-- ABOUT THIS TASK --
Reproduce only what runs from the line containing "#Ciudad Ho Chi Minh" to the line containing "Acid accoppiamento" in the records below, inclusive. Keep it exact, and keep the pictures out.

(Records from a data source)
# # #

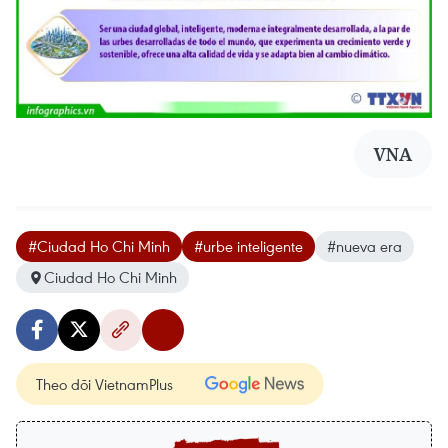
VNA
#Ciudad Ho Chi Minh
#urbe inteligente
#nueva era
Ciudad Ho Chi Minh
Theo dõi VietnamPlus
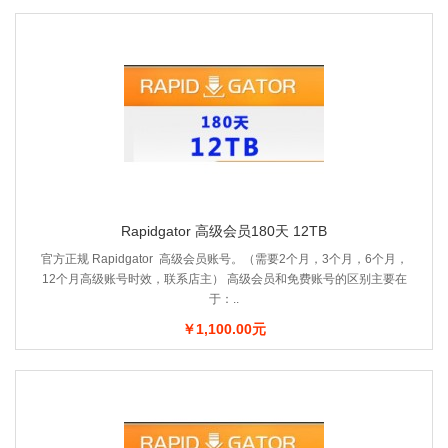
Rapidgator 高级会员180天 12TB
官方正规 Rapidgator 高级会员账号。（需要2个月，3个月，6个月，
12个月高级账号时效，联系店主） 高级会员和免费账号的区别主要在
于：..
￥1,100.00元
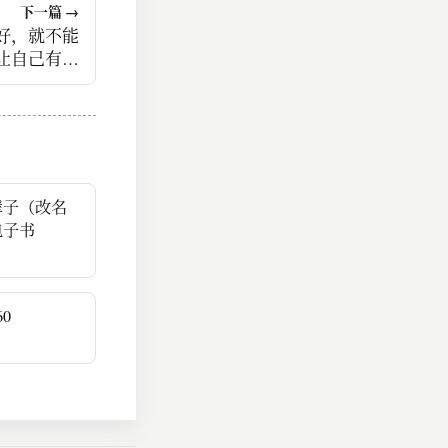
下一篇 →
好，就不能
让自己有持
利用价值。
辈子（改名
电子书
0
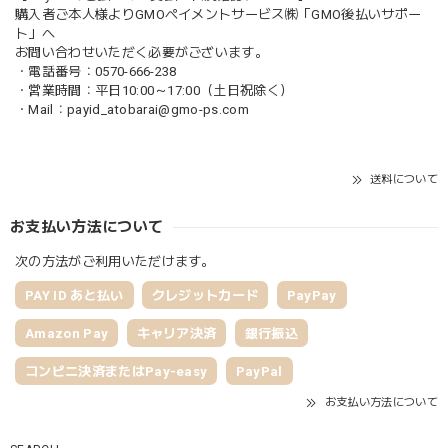
購入者ご本人様よりGMOペイメントサービス㈱「GMO後払いサポー
ト」へ
お問い合わせいただく必要がございます。
・電話番号：0570-666-238
・営業時間：平日10:00～17:00（土日祝除く）
・Mail：
payid_atobarai@gmo-ps.com
送料について
お支払い方法について
次の方法がご利用いただけます。
PAY ID あと払い
クレジットカード
PayPay
Amazon Pay
キャリア決済
銀行振込
コンビニ決済またはPay-easy
PayPal
お支払い方法について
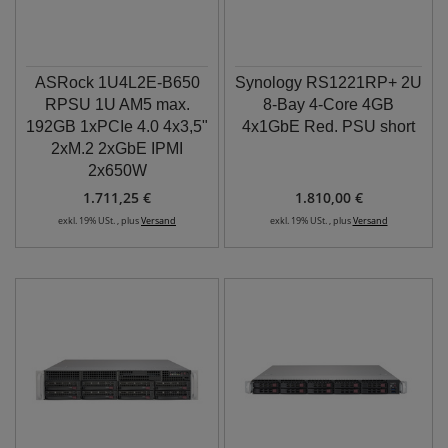
ASRock 1U4L2E-B650
Synology RS1221RP+ 2U
RPSU 1U AM5 max.
8-Bay 4-Core 4GB
192GB 1xPCIe 4.0 4x3,5"
4x1GbE Red. PSU short
2xM.2 2xGbE IPMI
2x650W
1.711,25 €
1.810,00 €
exkl. 19% USt. , plus
Versand
exkl. 19% USt. , plus
Versand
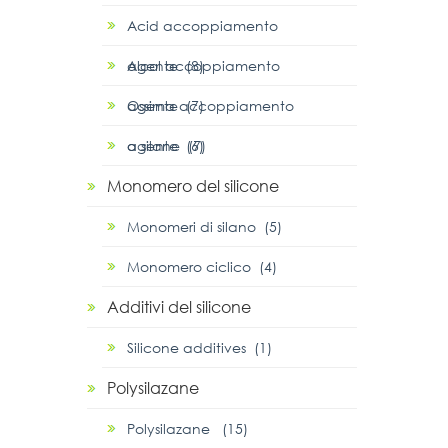
Acid accoppiamento
agente (8)
Alcol accoppiamento
agente (7)
Ossima accoppiamento
agente (6)
α silane (7)
Monomero del silicone
Monomeri di silano (5)
Monomero ciclico (4)
Additivi del silicone
Silicone additives (1)
Polysilazane
Polysilazane (15)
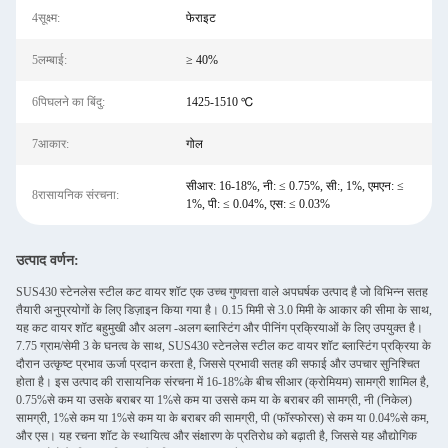
4सूक्ष्म:
फेराइट
5लम्बाई:
≥ 40%
6पिघलने का बिंदु:
1425-1510 ℃
7आकार:
गोल
सीआर: 16-18%, नी: ≤ 0.75%, सी:, 1%, एमएन: ≤
8रासायनिक संरचना:
1%, पी: ≤ 0.04%, एस: ≤ 0.03%
उत्पाद वर्णन:
SUS430 स्टेनलेस स्टील कट वायर शॉट एक उच्च गुणवत्ता वाले अपघर्षक उत्पाद है जो विभिन्न सतह
तैयारी अनुप्रयोगों के लिए डिज़ाइन किया गया है। 0.15 मिमी से 3.0 मिमी के आकार की सीमा के साथ,
यह कट वायर शॉट बहुमुखी और अलग -अलग ब्लास्टिंग और पीनिंग प्रक्रियाओं के लिए उपयुक्त है।
7.75 ग्राम/सेमी 3 के घनत्व के साथ, SUS430 स्टेनलेस स्टील कट वायर शॉट ब्लास्टिंग प्रक्रिया के
दौरान उत्कृष्ट प्रभाव ऊर्जा प्रदान करता है, जिससे प्रभावी सतह की सफाई और उपचार सुनिश्चित
होता है। इस उत्पाद की रासायनिक संरचना में 16-18%के बीच सीआर (क्रोमियम) सामग्री शामिल है,
0.75%से कम या उसके बराबर या 1%से कम या उससे कम या के बराबर की सामग्री, नी (निकेल)
सामग्री, 1%से कम या 1%से कम या के बराबर की सामग्री, पी (फॉस्फोरस) से कम या 0.04%से कम,
और एस। यह रचना शॉट के स्थायित्व और संक्षारण के प्रतिरोध को बढ़ाती है, जिससे यह औद्योगिक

# # #

-- SOLUTION TO THIS PROBLEM --
#Ciudad Ho Chi Minh
#urbe inteligente
#nueva era
Ciudad Ho Chi Minh
Theo dõi VietnamPlus
Rapidgator 高级会员180天 12TB
官方正规 Rapidgator 高级会员账号。（需要2个月，3个月，6个月，
12个月高级账号时效，联系店主） 高级会员和免费账号的区别主要在
于：..
￥1,100.00元
下一篇 →
好，就不能
让自己有持
利用价值。
辈子（改名
电子书
0
購入者ご本人様よりGMOペイメントサービス㈱「GMO後払いサポー
ト」へ
お問い合わせいただく必要がございます。
・電話番号：0570-666-238
・営業時間：平日10:00～17:00（土日祝除く）
・Mail：
payid_atobarai@gmo-ps.com
送料について
お支払い方法について
次の方法がご利用いただけます。
PAY ID あと払い
クレジットカード
PayPay
Amazon Pay
キャリア決済
銀行振込
コンビニ決済またはPay-easy
PayPal
お支払い方法について
ASRock 1U4L2E-B650
Synology RS1221RP+ 2U
RPSU 1U AM5 max.
8-Bay 4-Core 4GB
192GB 1xPCIe 4.0 4x3,5"
4x1GbE Red. PSU short
2xM.2 2xGbE IPMI
2x650W
1.711,25 €
1.810,00 €
exkl. 19% USt. , plus
Versand
exkl. 19% USt. , plus
Versand
Acid accoppiamento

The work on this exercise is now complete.